Although the results of the analysis are not always accurate, it should help you read market conditions more carefully. Ignoring it and being too sure to open too big positions often results in a floating loss. No need to wait long, the broker will send you an MC.

Second, MC can be caused by overtrading. When you feel overly confident, it often affects trading behavior based on emotion alone. Trading activities are underestimated, only use feeling without careful calculation. For example, you can put your stop loss wrong.

Instead of resting and evaluating, you choose to enter the market and open a new position with an even bigger size. After doing that, you just realized that the available capital was limited. However, forex trading requires strategy and careful consideration.

When opening a position, make sure you have a strong margin to withstand the risk of bigger losses in the future. Try to control your ego so you don't rush to prove the results of the analysis without careful calculations.

How A Pro-Trader Avoiding Margin Call

The good news is, you can avoid margin calls. However, you cannot eliminate the risks that may arise from MC. That's why you need a surefire way to deal with MC, namely by doing risk management and money management. Didimax forex broker always recommends this.

Having a solid foundation of risk management should be important for novice traders. Risk is a consequence that you must face when you are in business, including trading. By mastering risk management, you can reduce the risk of doing business to maximize the opportunity for profit.

In risk management tools, several ways can help you avoid MC, namely the cut loss method, switching, averaging, etc. Immediately closing a losing transaction is an action taken using the cut loss method. This step is taken so that you avoid the risk of greater losses.

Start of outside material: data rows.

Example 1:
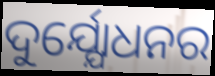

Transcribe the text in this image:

ଦୁର୍ଯ୍ଯୋଧନର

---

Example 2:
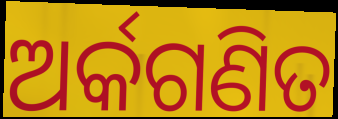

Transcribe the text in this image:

ଅର୍କଗଣିତ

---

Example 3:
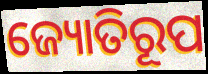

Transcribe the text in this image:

ଜ୍ୟୋତିରୂପ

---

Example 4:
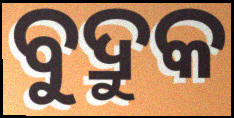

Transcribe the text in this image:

ବୁଦ୍ରୁକ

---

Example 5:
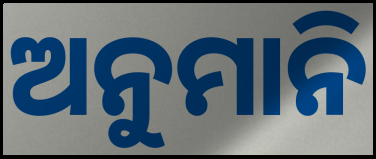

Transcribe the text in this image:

ଅନୁମାନି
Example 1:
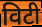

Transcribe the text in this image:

विटी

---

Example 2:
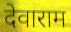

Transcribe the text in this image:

देवाराम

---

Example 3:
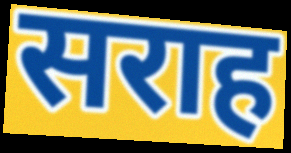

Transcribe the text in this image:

सराह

You should not just cut losses if you are just based on the feeling that the current price will touch the stop loss. Remember, you must be armed with a proven basis of analysis to take action when trading. So, do cut loss objectively and rational.

If suddenly there is a drastic price movement, try the switching method, which is to close a losing position and take a new position in the same direction as the price movement. You can recover losses due to previous trading positions and avoiding margin call.

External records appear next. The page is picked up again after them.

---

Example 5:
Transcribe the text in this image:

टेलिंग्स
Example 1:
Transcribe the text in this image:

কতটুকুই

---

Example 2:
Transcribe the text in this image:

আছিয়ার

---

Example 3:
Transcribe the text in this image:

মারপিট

However, this method should be used if you believe the market is moving fast enough. It directs you to open a new position with an image of the risk of loss that might arise if the market reverses again. You will need a high level of mental readiness.

According to Didimax analyst, risk management will help you take appropriate responsive action after observing market movements. Meanwhile, money management helps you control your financial condition so you can stay in the forex trading business for the long term. It also will help you avoiding margin call.